Cooker Type: Decide whether you want — a (i) freestanding cooker/upright range; (ii) hob/cooktop and wall oven; or (iii) hob/cooktop and underbench oven.
Gas, electric or dual fuel: Determine which type of fuel you will use based on what you have available and your personal cooking preference. Remember that most gas cookers can be connected to either natural gas or LPG, but you will probably need a conversion kit professionally installed for LPG.
External Size: Are you planning on cooking for a team, or looking for a compact apartment unit? If you are replacing an existing cooker check the dimensions carefully to avoid potentially expensive kitchen renovation. Also note the amount of space around the cooktop you are required to leave.
Metal, ceramic or induction hob: If you have decided on electricity for your hob, decide on the type of hotplate.
Oven capacity and dimensions: Look at capacity and dimensions to narrow your selection of ovens.
Self-cleaning: Decide whether the additional cost of a self-cleaning oven is justified.
Door glazing: More layers of glass usually mean the door stays cooler to the touch.
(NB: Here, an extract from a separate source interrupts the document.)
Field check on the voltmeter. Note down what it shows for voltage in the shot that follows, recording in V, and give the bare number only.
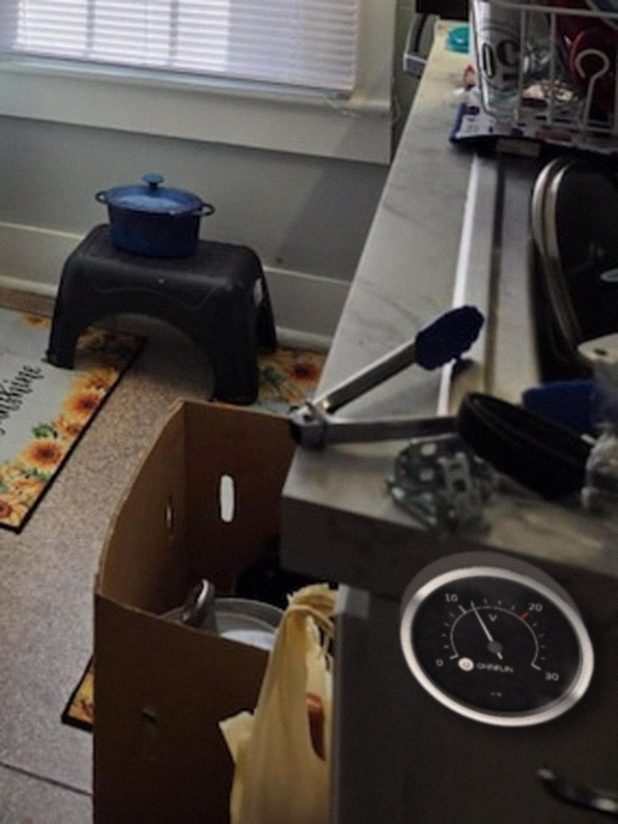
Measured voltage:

Two layers are standard, but three and four layers of glass are also available on some models.
Hotplate / burner spacing: Are they adequately spaced to allow you to have all the pots and pans you need at the same time on the stove? Can you use the other hotplates / burners if you are using the wok burner?
Special hotplates / burners: Do you want special burners or hotplates such as fish burners, teppanyaki plates, a BBQ grill, simmer plates or a deep fryer?